__Dataset content__
··········

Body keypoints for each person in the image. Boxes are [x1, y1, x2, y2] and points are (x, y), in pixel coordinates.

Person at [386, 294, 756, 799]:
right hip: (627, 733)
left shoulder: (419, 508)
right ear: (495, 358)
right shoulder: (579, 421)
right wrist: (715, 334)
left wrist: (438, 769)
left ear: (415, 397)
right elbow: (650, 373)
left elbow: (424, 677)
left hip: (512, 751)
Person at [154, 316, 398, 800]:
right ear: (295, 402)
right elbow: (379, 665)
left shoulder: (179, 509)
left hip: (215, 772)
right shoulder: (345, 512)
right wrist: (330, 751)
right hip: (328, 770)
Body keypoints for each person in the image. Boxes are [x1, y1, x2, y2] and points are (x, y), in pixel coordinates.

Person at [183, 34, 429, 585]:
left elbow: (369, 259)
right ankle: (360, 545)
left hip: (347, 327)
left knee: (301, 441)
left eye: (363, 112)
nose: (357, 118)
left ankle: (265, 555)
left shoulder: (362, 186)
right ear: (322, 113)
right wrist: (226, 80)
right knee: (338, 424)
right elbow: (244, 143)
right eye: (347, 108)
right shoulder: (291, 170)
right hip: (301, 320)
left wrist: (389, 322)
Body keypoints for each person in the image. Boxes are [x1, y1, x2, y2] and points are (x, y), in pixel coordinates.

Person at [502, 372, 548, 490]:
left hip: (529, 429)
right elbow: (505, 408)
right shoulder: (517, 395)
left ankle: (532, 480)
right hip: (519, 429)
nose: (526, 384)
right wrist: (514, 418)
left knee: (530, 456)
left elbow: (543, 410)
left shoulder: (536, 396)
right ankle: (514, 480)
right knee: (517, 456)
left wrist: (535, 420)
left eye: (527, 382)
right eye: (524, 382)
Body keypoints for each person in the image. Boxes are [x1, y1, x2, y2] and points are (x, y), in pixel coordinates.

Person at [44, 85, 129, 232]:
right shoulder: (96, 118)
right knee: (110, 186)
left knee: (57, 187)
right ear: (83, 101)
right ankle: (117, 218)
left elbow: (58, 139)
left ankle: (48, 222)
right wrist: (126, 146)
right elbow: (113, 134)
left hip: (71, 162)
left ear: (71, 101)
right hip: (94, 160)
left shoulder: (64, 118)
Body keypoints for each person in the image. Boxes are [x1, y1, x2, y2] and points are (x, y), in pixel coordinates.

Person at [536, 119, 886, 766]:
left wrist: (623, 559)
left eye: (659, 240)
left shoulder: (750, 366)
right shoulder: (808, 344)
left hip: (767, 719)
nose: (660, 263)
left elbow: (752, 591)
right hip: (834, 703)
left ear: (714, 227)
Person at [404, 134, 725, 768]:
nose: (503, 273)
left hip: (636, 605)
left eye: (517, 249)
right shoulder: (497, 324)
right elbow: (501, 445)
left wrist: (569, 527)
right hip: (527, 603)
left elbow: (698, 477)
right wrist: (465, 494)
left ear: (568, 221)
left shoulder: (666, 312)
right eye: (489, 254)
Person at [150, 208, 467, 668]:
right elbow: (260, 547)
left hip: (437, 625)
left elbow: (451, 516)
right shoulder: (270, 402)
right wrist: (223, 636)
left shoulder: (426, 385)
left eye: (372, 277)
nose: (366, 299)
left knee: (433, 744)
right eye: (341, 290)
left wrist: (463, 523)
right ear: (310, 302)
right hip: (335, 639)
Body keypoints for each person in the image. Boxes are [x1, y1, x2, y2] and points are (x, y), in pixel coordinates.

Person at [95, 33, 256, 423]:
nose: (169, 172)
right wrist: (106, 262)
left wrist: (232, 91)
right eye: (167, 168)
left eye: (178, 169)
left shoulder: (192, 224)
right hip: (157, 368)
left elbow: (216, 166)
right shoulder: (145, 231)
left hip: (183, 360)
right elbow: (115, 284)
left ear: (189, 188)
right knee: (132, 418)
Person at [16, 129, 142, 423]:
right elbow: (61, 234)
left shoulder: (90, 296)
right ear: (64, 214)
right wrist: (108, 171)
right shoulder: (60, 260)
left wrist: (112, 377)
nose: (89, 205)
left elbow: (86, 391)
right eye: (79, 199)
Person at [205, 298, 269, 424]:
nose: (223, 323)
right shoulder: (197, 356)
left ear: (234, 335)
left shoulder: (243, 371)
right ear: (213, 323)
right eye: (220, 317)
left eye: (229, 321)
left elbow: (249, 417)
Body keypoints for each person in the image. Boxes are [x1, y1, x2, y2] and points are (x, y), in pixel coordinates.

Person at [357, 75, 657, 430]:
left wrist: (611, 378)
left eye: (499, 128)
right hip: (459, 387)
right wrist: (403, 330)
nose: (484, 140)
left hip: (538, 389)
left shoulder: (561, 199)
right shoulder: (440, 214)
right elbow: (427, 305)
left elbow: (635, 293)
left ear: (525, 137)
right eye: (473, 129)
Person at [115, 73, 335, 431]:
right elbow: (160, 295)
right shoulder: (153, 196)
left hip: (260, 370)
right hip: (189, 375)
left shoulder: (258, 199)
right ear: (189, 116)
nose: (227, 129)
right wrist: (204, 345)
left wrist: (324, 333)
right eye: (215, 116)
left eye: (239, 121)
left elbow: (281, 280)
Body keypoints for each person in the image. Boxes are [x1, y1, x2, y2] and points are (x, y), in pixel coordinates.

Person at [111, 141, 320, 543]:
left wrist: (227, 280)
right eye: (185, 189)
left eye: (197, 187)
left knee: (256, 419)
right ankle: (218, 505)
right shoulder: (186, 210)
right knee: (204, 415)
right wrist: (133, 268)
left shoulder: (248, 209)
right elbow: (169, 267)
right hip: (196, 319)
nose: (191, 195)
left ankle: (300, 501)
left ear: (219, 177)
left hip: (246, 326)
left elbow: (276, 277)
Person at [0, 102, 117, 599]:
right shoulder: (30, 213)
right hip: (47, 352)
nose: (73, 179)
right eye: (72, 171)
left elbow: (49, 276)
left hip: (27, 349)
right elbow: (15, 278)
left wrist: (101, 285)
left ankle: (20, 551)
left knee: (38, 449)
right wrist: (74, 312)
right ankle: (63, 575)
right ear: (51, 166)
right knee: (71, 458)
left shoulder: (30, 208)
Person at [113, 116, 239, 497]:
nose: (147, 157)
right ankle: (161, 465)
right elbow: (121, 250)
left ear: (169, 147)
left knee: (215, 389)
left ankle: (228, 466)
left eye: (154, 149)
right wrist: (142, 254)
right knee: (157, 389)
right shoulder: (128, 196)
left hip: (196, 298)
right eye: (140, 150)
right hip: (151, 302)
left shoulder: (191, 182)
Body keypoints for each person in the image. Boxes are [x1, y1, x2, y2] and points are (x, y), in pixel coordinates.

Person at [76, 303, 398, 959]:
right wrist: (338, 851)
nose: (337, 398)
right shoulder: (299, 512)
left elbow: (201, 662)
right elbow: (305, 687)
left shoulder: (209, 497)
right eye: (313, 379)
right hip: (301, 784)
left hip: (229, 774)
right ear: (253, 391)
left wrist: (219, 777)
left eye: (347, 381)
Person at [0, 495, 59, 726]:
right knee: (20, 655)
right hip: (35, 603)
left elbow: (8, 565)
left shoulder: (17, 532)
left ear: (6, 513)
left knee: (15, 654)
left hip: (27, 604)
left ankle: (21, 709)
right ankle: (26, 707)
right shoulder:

··········

__Problem to solve__
Only the lines above starting with the one with "right hip: (196, 319)" and going through the one with "nose: (147, 157)" are to be copied, word for word and with both ends kept.

__Finished exercise__
right hip: (196, 319)
nose: (191, 195)
left ankle: (300, 501)
left ear: (219, 177)
left hip: (246, 326)
left elbow: (276, 277)
Person at [0, 102, 117, 599]:
right shoulder: (30, 213)
right hip: (47, 352)
nose: (73, 179)
right eye: (72, 171)
left elbow: (49, 276)
left hip: (27, 349)
right elbow: (15, 278)
left wrist: (101, 285)
left ankle: (20, 551)
left knee: (38, 449)
right wrist: (74, 312)
right ankle: (63, 575)
right ear: (51, 166)
right knee: (71, 458)
left shoulder: (30, 208)
Person at [113, 116, 239, 497]:
nose: (147, 157)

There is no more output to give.